Don't get me wrong. I definitely read some books solely for their ability to keep me enthralled and distracted from real life. And I believe that there is a place and a time for that.
However, it's very important to make sure that our book diet includes reads that challenge us, grow us, teach us, make us question ourselves, and open our eyes to the world. We should be reading books that are difficult for us to understand because of language or context. We should be exploring new writing styles and authors that push boundaries. Books that make us uncomfortable, books we don't agree with, characters we don't relate to, cultures that are not our own...we need to be reading diversely.
There needs to be a balance between easy, fun reads and weightier works that grow the reader as a person. Yet, I see a lot people (especially young adults) losing interest in classics and literary fiction. To me, this is a travesty. It's so important to have an appreciation for the literary Van Goghs and not just settle for the paint-by-number replicas.
To say that it doesn't matter what a person is reading so long as they are reading is the equivalent of saying that it doesn't matter what he or she is eating. Technically, junk food will keep a person alive. I can live off of soda, chips, and candy. But I won't be healthy, and I won't grow. This is the same with books. I can live off of junk food books, but I won't flourish unless I get a well-balanced literary meal.

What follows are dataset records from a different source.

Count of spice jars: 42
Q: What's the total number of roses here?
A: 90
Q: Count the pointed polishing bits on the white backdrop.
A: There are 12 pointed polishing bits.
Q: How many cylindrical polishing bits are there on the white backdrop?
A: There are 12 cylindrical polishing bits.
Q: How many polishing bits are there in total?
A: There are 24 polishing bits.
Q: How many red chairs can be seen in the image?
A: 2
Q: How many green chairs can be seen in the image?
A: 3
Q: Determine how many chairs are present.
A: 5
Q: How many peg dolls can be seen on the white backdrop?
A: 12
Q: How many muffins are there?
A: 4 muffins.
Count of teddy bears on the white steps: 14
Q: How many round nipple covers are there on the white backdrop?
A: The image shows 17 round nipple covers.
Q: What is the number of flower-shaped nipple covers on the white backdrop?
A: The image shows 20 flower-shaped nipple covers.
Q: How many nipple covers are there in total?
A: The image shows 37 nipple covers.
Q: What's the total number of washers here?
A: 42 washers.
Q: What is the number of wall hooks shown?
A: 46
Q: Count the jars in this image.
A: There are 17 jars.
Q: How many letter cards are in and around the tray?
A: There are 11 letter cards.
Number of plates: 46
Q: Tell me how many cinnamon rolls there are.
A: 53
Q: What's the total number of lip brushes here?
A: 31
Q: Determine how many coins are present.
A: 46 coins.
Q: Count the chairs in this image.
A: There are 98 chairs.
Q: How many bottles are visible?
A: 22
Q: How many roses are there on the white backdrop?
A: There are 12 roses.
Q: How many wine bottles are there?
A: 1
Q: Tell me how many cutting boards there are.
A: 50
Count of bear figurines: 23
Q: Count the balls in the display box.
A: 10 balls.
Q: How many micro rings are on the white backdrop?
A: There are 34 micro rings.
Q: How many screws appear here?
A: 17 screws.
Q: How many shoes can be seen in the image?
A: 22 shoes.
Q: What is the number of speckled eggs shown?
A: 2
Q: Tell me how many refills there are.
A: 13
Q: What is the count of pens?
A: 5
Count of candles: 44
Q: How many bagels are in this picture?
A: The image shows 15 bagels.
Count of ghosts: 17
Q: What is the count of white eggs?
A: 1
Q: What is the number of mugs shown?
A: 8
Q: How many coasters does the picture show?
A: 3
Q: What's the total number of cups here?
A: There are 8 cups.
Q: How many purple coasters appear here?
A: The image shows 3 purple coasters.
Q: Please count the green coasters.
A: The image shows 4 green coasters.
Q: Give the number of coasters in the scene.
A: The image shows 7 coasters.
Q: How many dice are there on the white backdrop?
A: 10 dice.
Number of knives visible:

As an educator, this ongoing trend of carbon copy YA book after carbon copy YA book is upsetting. How can I get my kids to be interested in reading Lord of the Flies or To Kill a Mockingbird when they only have a taste for Twilight and the market is designed to meet their palette? I struggle against their desire to be entertained without having to strain themselves intellectually every day.
But this is just my opinion. What do you say? Does it matter what we read? Are classics and literary fiction becoming less popular, or am I just pessimistic?
Let's discuss these things down below.